Problem statement:
Below, locate the line that contains "Int J Exerc Sci 12(5): 1302-1314, 2019". Repeat exactly from that line to the line that contains "with high fitness", inclusive, leaving out the pictures.

###

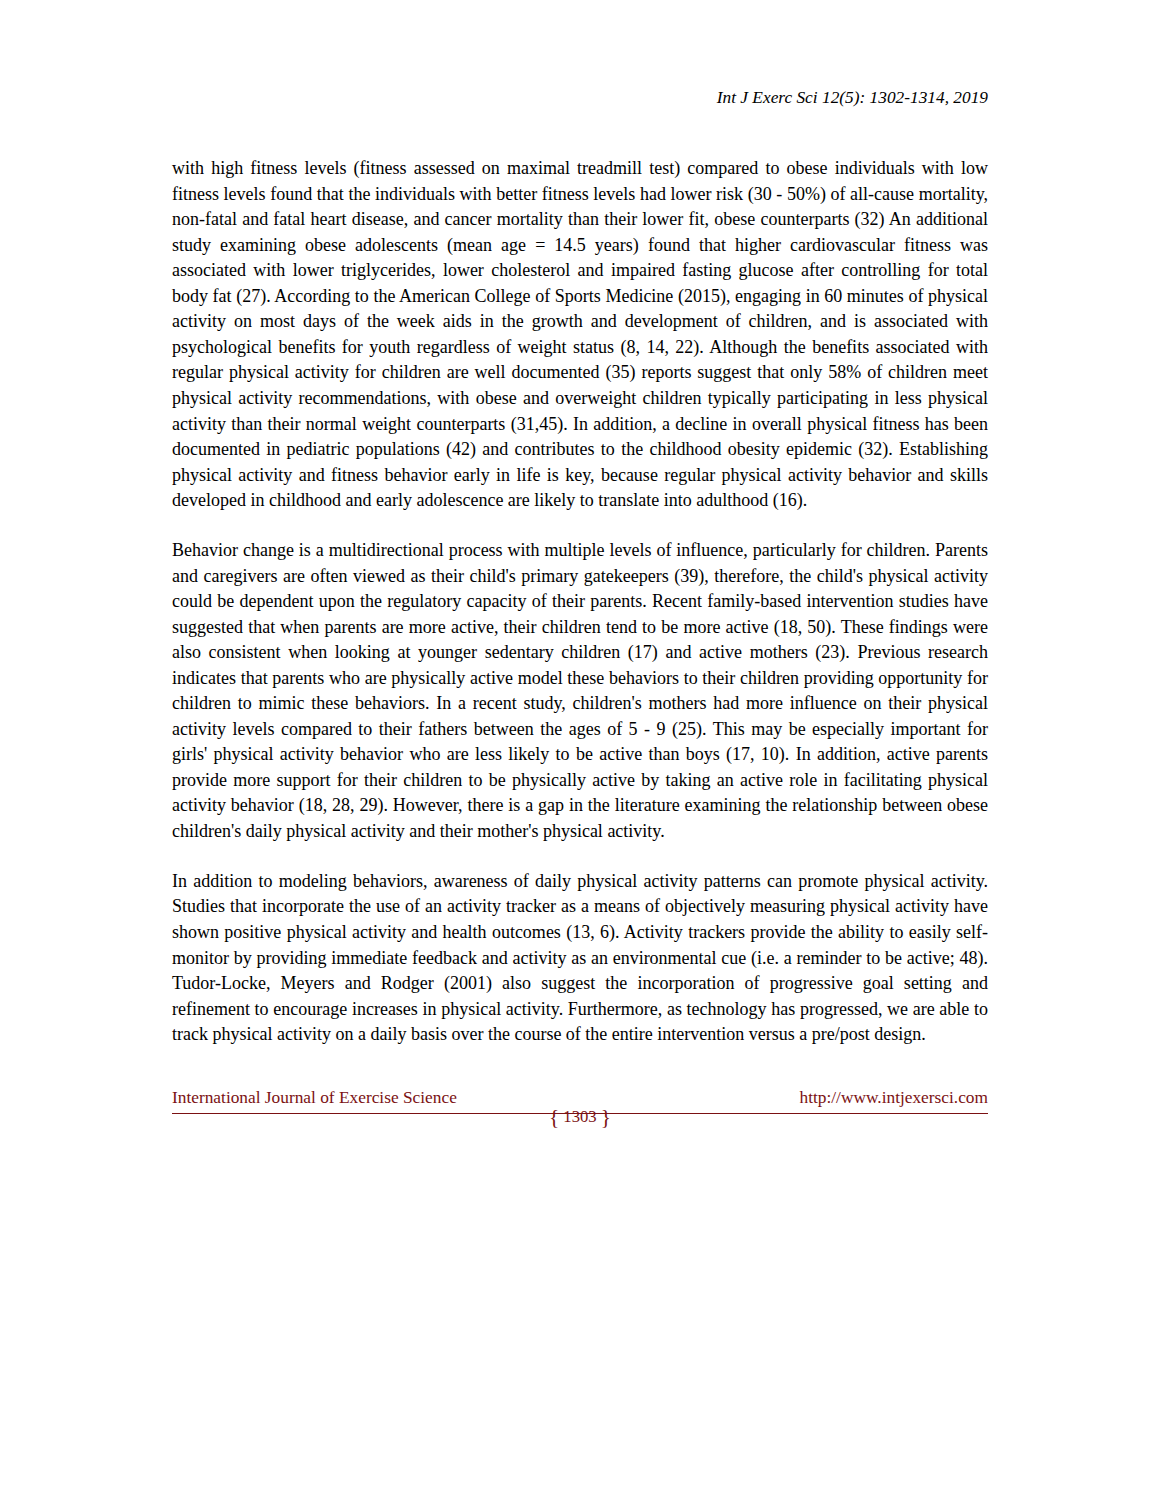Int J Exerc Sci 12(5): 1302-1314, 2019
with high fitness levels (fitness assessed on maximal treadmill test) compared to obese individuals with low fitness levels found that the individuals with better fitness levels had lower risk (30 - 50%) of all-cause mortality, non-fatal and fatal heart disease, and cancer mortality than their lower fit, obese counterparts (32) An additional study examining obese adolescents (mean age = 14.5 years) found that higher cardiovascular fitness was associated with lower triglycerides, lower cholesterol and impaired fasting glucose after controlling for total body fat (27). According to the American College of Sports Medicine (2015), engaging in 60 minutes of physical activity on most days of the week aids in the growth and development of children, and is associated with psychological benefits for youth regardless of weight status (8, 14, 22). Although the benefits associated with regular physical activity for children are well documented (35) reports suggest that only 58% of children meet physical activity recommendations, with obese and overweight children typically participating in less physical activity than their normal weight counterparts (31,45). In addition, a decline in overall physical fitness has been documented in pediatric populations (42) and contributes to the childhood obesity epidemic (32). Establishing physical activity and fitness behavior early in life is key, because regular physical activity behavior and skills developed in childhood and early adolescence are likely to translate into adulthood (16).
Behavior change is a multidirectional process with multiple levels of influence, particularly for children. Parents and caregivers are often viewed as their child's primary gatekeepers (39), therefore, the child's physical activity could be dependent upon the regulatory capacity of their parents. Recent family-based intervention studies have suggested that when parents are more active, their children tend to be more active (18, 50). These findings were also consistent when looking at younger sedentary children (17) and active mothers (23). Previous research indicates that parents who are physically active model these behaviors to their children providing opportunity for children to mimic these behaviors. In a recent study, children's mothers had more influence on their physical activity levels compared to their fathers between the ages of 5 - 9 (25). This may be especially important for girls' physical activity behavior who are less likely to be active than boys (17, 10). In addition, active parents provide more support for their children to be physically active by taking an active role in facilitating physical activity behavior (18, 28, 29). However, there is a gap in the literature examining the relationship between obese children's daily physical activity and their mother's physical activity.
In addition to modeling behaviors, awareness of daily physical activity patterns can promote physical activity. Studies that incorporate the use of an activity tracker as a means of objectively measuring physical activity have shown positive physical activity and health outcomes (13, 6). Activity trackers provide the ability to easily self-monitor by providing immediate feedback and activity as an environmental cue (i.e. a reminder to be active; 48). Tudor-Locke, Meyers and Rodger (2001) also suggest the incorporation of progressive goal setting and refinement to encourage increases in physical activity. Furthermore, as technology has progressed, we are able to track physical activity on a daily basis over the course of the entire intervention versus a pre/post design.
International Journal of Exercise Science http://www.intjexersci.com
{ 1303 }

###

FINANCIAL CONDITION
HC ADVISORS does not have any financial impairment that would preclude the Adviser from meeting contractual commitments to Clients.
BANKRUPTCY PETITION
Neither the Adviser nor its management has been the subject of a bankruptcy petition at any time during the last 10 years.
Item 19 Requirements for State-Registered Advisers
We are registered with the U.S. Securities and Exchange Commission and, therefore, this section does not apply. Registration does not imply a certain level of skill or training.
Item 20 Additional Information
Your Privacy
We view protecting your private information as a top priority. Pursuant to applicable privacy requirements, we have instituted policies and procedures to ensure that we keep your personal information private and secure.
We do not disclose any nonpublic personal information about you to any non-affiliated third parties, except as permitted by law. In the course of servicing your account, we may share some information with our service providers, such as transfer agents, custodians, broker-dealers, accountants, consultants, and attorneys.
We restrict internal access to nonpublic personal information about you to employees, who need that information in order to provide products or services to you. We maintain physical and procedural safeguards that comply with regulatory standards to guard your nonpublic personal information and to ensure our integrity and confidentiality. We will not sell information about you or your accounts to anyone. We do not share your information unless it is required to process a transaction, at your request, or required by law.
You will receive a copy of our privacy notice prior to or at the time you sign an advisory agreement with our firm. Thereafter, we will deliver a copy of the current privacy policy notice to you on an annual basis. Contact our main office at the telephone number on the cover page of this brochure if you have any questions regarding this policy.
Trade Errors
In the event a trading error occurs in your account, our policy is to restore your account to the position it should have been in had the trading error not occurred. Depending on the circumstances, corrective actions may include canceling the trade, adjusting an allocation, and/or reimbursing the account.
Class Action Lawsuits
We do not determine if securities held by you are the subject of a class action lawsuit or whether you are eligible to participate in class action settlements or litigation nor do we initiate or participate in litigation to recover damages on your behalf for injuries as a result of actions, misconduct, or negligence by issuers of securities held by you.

###

Task answer:
Int J Exerc Sci 12(5): 1302-1314, 2019
with high fitness levels (fitness assessed on maximal treadmill test) compared to obese individuals with low fitness levels found that the individuals with better fitness levels had lower risk (30 - 50%) of all-cause mortality, non-fatal and fatal heart disease, and cancer mortality than their lower fit, obese counterparts (32) An additional study examining obese adolescents (mean age = 14.5 years) found that higher cardiovascular fitness was associated with lower triglycerides, lower cholesterol and impaired fasting glucose after controlling for total body fat (27). According to the American College of Sports Medicine (2015), engaging in 60 minutes of physical activity on most days of the week aids in the growth and development of children, and is associated with psychological benefits for youth regardless of weight status (8, 14, 22). Although the benefits associated with regular physical activity for children are well documented (35) reports suggest that only 58% of children meet physical activity recommendations, with obese and overweight children typically participating in less physical activity than their normal weight counterparts (31,45). In addition, a decline in overall physical fitness has been documented in pediatric populations (42) and contributes to the childhood obesity epidemic (32). Establishing physical activity and fitness behavior early in life is key, because regular physical activity behavior and skills developed in childhood and early adolescence are likely to translate into adulthood (16).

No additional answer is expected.